An exact copy of all the data is needed, with every picture left out.

→ **Dataset excerpt**:
---

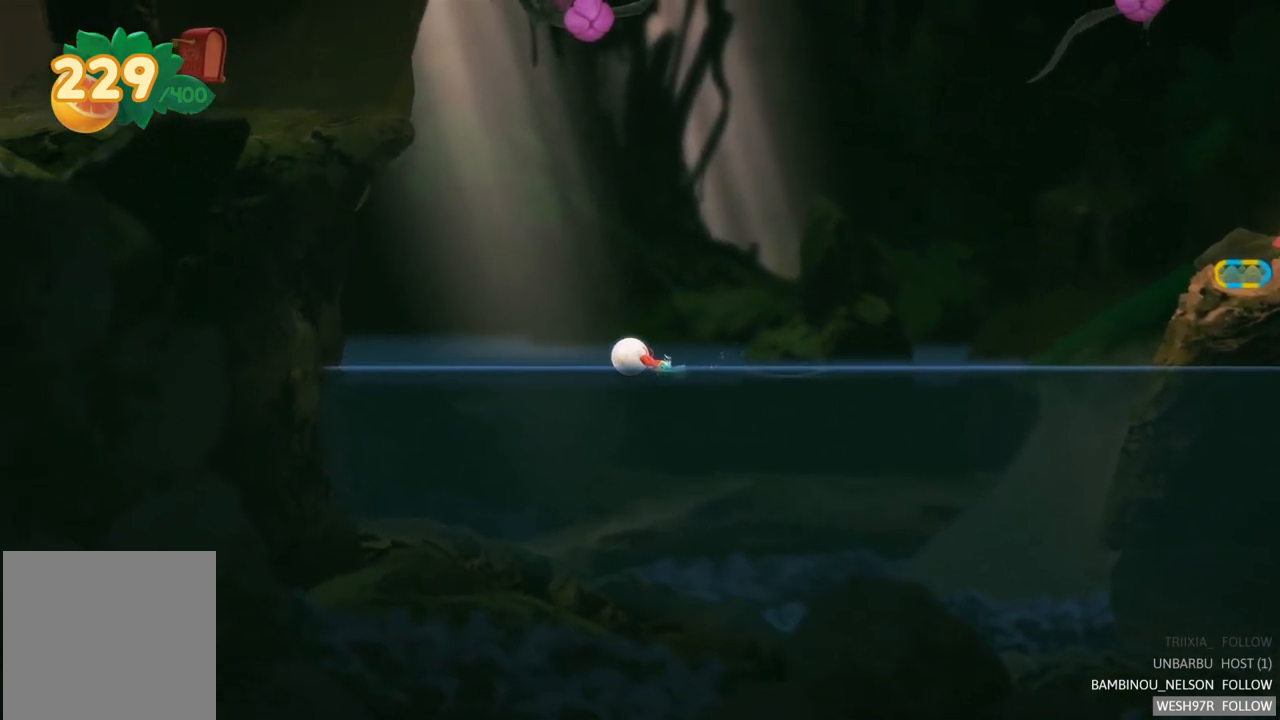
{"buttons": [], "left_stick": "left", "right_stick": "center", "events": [[100, "A", "down"], [317, "A", "up"]]}
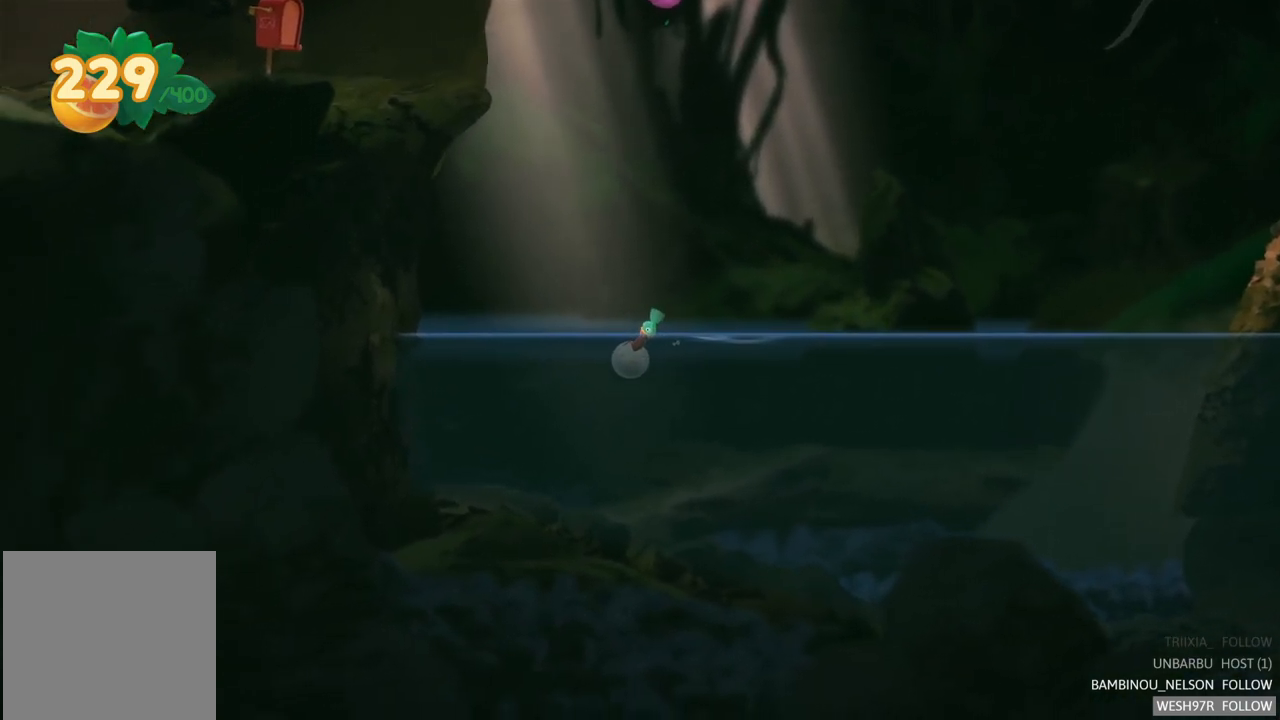
{"buttons": [], "left_stick": "left", "right_stick": "center", "events": []}
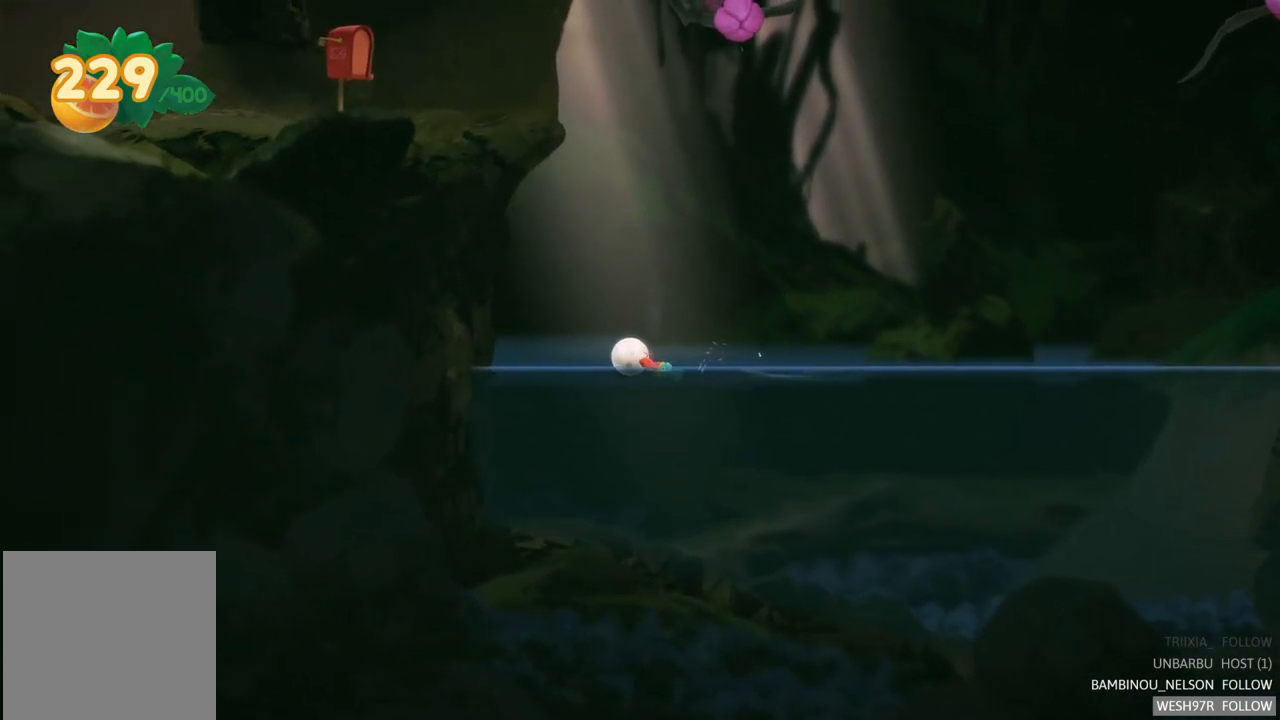
{"buttons": [], "left_stick": "up-left", "right_stick": "center", "events": [[133, "left_stick", "up-left"]]}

---

→ **Answer below**:
{"buttons": [], "left_stick": "left", "right_stick": "center", "events": [[100, "A", "down"], [317, "A", "up"]]}
{"buttons": [], "left_stick": "left", "right_stick": "center", "events": []}
{"buttons": [], "left_stick": "up-left", "right_stick": "center", "events": [[133, "left_stick", "up-left"]]}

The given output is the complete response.